FINAL FANTASY \ PLUS



一章 (2)


 エーコからの説明は次のようなものだった。


 ガーネットたちが引き上げてから数日後、ジタンはイーファの樹の近くで、クジャと一緒に倒れていたところを捜しに来たミコトによって発見されたのである。
 すぐさま黒魔道士の村に運び込み、偶然マダイン・サリでモーグリたちとお別れをしていたエーコも駆けつけて魔法による応急処置を行ったのだが、あまりにも傷が深すぎたために、二人ともそのままリンドブルムへと運ばれた。
 クジャを治療することには皆が表情を曇らせたが、ミコトやビビの説得により、厳重な監視の下で治療を行うことを許された。
 そして懸命な治療の結果、ジタンは夏の終わり頃に意識を回復し、冬の初めには傷もすっかり完治した。
 意識が戻ってからも、何故か夜中になるとうなされてはいたが。
 一方のクジャはジタンよりも早く覚醒していたが、ある日、突然リンドブルムから姿を消した。
 誰もが不安になったが、姿を消すまでの彼は非常に大人しく、あの時のような絶望と狂気に満ちた表情も完全に消え失せていたため、ミコトがもう心配いらないと、皆を説得した。
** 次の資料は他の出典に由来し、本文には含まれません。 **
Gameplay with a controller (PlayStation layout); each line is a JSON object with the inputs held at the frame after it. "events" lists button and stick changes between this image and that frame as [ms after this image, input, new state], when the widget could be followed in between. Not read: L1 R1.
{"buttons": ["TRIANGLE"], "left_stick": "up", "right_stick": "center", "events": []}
 ジタンの生存を誰にも知らせなかったのには理由があった。
 彼の容態がいつ急変するか分からなかったからだ。
 生存を知った後でジタンに万一のことがあれば、ガーネットの悲しみは計り知れないものになる。
 シドはそれを危惧し、これを極秘にしたのだった。
 さらに完治した後はジタン自身が反対していた。
 理由は一つ。
「ダガーを驚かせてやりたくてさ。」
 単なる彼の悪戯心からだった。
 しかし、さすがにタンタラスの仲間たちに知らせないわけにはいかなかった。
 知らせたその日のうちに全員がジタンの病室に押しかけて、再会の喜びを分かち合った。
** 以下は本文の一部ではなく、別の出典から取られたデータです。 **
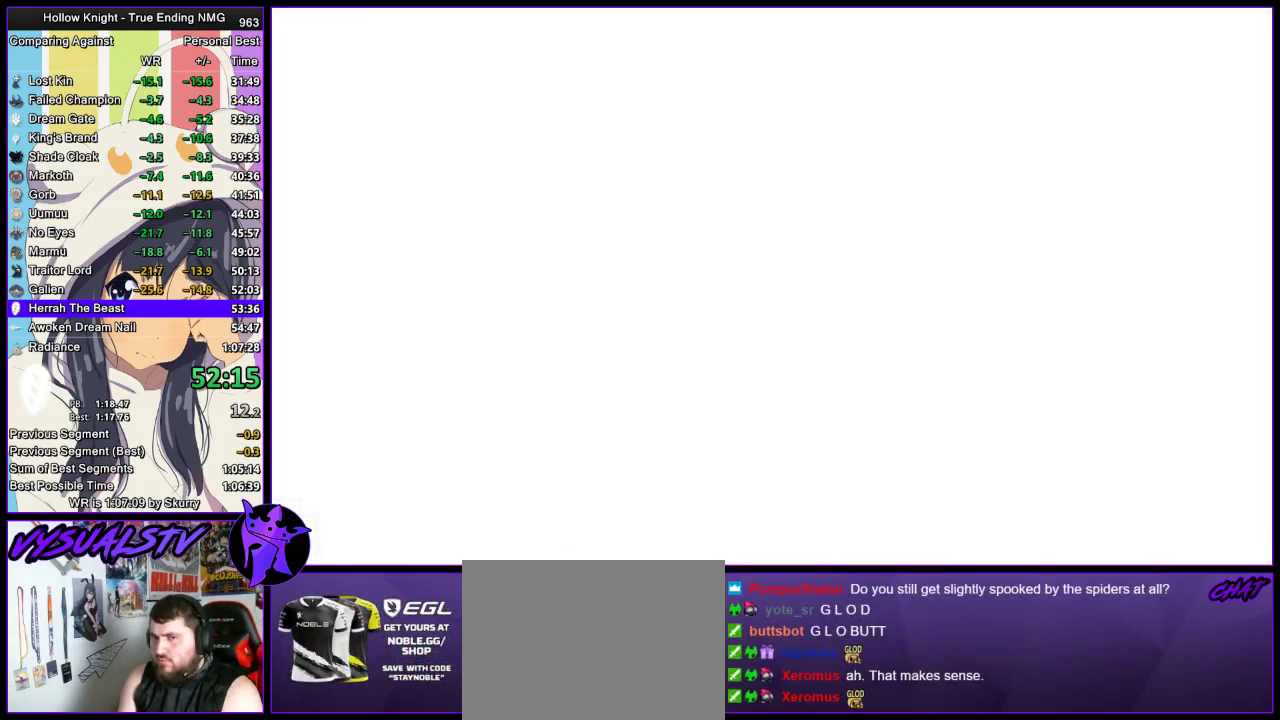
{"buttons": ["TRIANGLE"], "left_stick": "up", "right_stick": "center", "events": []}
 そして12月の中頃、ジタンはついに愛しの姫君と再会するため、リンドブルムから旅立った。
 ヒルダガルデ3号でアレクサンドリアまで送るというシドの勧めを彼は辞退した。
 途中、ク族の沼に立ち寄ってクイナにも逢っておきたいというのが理由だったが、気恥ずかしかったというのが本音だろう。
 エーコがジタンを最後に見たのは、地竜の門から出発する彼の後ろ姿だった。


「ちょうど、あれから一ヶ月になるわ。だから、とっくに着いてると思ってたの……。」
 スタイナーとベアトリクスは、喜びと驚き、そして不安が入り混じった複雑な表情をしながら聞き入っていた。
「ねぇ、このことダガーに教えたほうがいい?」
 エーコの訊ねにスタイナーは黙ったまま首を振った。
 ジタンが生きていたことは喜ばしかった。
 しかし、一月も前に出発しながらアレクサンドリアに未だ到着していないのである。
 ジタンの身に何か起きたと考えるのが自然だろう。
 もし、ガーネットにこのことが知れたら、彼女が何をするかは容易に想像できた。
「私も、スタイナーの意見に賛成です。」
 ベアトリクスも同意した。
「わかったわ。」
 エーコが頷くと同時に、客室のドアがノックされた。
「エーコ、すっかり遅くなってごめんなさい。入ってもいいかしら?」
 声の主はガーネットその人だった。


 スタイナーとベアトリクスは、二人に気を利かせて退室した。
「エーコ、久しぶりね。元気だった?」
 ガーネットは部屋に入るなりエーコに明るく笑いかけた。
「えっ、う、うん! エーコはいつも元気いっぱいよ!」
 エーコはガーネットとの談笑を楽しみながらも、ジタンのことを悟られまいと必死だった。
 しかし、隠そうとすればするほど、しどろもどろの言い方になってしまうのが自分でも分かった。
 だが幸いなことに、ガーネットは終始何の不審も抱かない様子だった。
 それが却ってエーコには不思議だったが、ガーネットはニブチンだからだと自分に言い聞かせた。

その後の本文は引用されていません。